President Obama also wrote on the issues in Middle East and Africa where we see more of his strategic patience approach towards these regions. “Resolving these connected conflicts, and enabling long-term stability in the region, requires more than the use and presence of American military forces,” he writes.

President Obama will seek to build more allies. “For one, it requires partners who can defend themselves. We are therefore investing in the ability of Israel, Jordan, and our Gulf partners to deter aggression.”

With the allies and his strategic patient approach, President Obama seeks to put an end to the ISIS activity. “With our partners in the region and around the world, we are leading a comprehensive counterterrorism strategy to degrade and ultimately defeat ISIL.”

President Obama also mentioned his diplomatic strategy towards other nations, such as Russia/Ukraine, Iran, and Cuba, nations that historically had problems with the U.S.
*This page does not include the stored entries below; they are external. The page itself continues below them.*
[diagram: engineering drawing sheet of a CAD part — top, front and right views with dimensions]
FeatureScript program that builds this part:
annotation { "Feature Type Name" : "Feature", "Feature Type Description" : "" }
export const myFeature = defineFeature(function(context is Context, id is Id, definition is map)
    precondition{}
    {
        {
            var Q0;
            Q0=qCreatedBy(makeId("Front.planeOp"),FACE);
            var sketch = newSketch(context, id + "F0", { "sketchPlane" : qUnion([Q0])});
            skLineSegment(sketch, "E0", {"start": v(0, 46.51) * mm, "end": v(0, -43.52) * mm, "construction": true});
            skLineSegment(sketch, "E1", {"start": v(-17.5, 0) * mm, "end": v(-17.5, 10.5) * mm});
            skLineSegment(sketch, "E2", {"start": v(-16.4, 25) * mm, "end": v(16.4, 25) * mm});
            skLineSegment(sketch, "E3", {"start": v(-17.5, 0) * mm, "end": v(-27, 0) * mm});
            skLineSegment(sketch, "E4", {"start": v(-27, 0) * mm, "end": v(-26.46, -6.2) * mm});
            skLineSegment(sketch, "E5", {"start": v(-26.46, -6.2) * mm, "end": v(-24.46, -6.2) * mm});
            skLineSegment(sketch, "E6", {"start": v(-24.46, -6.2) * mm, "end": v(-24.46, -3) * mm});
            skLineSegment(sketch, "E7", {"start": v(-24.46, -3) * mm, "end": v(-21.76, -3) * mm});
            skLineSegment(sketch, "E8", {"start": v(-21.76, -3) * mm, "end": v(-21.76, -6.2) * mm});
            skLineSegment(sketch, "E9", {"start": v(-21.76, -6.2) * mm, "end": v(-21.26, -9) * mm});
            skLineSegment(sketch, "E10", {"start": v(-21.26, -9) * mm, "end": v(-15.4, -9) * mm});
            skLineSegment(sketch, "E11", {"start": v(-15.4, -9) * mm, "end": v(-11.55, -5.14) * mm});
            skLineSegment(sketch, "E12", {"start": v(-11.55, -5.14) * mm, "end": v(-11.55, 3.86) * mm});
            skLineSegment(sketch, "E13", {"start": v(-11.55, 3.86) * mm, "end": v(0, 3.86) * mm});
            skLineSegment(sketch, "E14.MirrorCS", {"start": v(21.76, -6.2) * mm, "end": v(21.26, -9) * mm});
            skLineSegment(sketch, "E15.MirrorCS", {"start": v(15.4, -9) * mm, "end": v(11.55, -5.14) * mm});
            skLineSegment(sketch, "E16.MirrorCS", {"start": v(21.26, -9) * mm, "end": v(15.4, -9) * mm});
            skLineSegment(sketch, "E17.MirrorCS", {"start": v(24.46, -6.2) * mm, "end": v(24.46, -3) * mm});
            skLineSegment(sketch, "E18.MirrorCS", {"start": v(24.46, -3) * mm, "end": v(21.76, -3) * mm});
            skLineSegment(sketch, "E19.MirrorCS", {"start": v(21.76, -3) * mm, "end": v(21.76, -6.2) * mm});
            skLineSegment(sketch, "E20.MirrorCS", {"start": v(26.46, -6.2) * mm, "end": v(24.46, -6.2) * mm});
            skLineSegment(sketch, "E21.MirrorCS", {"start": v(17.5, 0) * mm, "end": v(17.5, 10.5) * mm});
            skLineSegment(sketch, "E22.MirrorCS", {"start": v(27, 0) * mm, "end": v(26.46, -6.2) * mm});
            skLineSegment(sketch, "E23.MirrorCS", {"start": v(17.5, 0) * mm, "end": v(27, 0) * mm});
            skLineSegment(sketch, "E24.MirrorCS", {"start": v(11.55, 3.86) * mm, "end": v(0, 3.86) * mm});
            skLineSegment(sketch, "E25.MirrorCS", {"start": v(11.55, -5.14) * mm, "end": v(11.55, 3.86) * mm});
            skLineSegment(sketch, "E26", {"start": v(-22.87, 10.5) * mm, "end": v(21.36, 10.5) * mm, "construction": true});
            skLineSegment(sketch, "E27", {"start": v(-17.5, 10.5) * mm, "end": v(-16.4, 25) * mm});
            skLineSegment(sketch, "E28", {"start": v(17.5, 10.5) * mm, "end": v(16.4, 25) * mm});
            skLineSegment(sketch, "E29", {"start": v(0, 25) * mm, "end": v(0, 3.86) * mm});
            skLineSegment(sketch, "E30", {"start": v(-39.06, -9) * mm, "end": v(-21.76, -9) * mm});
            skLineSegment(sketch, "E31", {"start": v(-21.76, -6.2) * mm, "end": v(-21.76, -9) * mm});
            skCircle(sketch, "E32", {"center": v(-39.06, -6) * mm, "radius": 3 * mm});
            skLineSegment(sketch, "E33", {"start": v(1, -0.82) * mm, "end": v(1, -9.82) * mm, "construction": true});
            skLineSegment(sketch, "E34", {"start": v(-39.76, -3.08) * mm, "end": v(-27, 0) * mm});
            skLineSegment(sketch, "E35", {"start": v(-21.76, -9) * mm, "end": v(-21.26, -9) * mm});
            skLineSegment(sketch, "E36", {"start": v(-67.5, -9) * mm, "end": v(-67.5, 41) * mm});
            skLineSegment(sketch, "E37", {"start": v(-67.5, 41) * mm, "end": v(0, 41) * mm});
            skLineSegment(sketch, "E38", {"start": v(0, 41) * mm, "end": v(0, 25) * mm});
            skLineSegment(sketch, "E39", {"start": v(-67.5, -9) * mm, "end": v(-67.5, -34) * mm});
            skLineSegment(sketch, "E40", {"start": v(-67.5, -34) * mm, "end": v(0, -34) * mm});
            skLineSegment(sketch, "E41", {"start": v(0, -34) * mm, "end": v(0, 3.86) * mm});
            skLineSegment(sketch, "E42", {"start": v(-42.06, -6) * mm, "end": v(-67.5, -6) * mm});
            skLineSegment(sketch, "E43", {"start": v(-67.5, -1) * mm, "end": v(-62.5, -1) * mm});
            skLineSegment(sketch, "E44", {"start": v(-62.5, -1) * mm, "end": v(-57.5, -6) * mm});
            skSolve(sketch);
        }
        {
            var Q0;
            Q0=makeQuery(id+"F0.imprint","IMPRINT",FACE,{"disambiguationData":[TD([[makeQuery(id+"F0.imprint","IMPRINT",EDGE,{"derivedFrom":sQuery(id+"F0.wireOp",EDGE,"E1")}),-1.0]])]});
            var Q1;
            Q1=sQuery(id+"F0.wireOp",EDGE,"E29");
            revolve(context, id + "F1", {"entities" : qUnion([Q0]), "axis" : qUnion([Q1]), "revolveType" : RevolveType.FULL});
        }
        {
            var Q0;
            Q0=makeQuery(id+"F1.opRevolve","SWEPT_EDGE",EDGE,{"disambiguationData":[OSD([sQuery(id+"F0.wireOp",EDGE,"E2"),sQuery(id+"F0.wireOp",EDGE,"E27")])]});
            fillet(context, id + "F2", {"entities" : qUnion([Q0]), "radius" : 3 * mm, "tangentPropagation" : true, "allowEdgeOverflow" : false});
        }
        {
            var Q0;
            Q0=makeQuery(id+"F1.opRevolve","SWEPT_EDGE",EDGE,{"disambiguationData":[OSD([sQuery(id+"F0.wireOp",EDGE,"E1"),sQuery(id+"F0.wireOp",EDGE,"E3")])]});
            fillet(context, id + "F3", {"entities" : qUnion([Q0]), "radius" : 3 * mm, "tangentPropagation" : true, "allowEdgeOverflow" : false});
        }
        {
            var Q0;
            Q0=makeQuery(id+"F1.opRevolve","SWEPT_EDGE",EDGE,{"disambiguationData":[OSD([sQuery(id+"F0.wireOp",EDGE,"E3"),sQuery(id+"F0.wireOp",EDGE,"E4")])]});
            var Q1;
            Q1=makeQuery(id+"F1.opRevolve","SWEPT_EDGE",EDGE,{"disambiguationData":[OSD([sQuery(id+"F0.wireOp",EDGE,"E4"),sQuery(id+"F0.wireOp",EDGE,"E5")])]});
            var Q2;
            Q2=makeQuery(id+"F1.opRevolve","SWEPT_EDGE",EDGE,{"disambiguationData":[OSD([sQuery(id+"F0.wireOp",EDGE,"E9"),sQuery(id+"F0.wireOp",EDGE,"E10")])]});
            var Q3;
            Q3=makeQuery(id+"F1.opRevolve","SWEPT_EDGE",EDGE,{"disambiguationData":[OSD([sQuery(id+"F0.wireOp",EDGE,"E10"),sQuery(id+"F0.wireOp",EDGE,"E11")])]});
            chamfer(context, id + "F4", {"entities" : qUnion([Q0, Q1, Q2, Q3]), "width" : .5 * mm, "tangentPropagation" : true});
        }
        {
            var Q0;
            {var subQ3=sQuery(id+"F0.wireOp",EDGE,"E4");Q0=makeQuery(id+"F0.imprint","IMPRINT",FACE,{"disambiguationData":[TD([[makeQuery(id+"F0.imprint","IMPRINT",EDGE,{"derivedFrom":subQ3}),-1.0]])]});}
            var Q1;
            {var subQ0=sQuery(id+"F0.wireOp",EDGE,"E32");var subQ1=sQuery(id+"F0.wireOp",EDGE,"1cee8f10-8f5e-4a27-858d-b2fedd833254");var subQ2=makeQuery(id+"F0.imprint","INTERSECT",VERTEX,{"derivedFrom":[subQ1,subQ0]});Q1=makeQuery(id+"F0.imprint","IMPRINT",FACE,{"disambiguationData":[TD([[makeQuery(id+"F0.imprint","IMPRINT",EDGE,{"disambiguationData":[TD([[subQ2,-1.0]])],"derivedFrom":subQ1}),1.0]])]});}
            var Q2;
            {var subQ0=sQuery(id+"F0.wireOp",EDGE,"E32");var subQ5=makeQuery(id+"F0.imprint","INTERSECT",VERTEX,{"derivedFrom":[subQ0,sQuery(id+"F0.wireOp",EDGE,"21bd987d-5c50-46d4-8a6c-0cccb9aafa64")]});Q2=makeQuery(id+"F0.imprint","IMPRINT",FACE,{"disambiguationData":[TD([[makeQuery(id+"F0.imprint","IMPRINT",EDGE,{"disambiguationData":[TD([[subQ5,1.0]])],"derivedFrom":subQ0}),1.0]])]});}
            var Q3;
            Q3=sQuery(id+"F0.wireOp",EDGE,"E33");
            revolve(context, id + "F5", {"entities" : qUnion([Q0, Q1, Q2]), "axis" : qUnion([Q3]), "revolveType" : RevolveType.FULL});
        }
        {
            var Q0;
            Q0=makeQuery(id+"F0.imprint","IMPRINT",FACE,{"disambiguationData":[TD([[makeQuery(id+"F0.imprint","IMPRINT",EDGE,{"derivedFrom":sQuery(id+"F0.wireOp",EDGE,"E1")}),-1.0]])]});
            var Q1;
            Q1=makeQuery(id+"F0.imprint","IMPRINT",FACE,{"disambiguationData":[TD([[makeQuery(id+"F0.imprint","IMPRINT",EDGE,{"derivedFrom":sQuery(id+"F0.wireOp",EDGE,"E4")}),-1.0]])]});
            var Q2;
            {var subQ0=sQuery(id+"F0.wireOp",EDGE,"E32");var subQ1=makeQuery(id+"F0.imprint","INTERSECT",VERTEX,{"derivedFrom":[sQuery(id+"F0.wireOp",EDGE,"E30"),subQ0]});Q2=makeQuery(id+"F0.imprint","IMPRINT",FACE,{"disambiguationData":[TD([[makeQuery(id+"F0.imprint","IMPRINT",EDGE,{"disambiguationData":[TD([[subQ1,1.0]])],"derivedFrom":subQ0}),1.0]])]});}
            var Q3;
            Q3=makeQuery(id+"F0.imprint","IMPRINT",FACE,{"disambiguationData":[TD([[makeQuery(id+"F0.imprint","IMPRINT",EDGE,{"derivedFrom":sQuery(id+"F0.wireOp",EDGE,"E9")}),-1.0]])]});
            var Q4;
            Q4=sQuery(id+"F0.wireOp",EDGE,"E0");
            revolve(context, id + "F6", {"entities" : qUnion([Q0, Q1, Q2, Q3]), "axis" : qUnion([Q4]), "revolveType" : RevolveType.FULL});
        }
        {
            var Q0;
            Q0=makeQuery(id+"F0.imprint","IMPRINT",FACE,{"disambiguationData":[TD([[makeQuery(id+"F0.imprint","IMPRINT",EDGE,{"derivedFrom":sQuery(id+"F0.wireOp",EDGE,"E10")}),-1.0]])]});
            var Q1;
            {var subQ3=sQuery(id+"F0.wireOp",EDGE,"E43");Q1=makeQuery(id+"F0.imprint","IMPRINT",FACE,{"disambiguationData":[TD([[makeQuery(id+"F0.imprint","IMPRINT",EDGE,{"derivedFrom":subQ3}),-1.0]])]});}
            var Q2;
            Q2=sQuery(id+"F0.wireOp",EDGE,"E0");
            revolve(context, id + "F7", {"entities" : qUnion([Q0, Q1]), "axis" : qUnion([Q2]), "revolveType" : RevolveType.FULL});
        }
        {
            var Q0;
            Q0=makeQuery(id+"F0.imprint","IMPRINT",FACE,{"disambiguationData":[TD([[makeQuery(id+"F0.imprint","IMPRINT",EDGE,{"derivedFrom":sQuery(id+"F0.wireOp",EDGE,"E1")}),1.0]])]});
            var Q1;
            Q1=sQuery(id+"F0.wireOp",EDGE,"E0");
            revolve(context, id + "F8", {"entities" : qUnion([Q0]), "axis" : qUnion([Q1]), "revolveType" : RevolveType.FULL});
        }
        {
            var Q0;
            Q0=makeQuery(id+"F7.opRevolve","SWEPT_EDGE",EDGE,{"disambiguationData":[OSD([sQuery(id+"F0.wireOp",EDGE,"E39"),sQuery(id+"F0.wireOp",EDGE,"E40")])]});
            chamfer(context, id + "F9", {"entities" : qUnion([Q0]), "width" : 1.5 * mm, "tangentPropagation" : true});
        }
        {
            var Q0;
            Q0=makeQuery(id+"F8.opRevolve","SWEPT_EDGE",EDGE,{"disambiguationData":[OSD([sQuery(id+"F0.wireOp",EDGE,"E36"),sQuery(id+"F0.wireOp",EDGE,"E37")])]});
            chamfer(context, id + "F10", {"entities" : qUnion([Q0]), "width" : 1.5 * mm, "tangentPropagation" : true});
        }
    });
There have been different reactions to President Obama’s National Security Strategy. In press statement, Secretary of State, John Kerry, said, “This National Security Strategy is a blueprint to leverage America's leadership in a more complicated world than many people would have ever imagined. It's ambitious and achievable. It's a pragmatic, clear-eyed assessment of both the challenges we face and the full arsenal of our power to confront them through moral, diplomatic, economic, development, and military tools. It's a strategy to promote our values in a world where no ocean, no fence, and no firewall can shield us from the reality of threats across the globe.”

On the other hand, there have been criticism of the National Security Strategy from members of the Republican Party who have wanted President Obama to take a more hawkish approach to international affairs.

Senator Lindsey Graham (R-S.C.) criticized the document and President Obama’s approach: “I doubt ISIL, the Iranian mullahs, or Vladmir Putin will be intimidated by President Obama’s strategy of ‘Strategic Patience.’”

Joo Heon Lee is a volunteer student writer from the University of California, Irvine.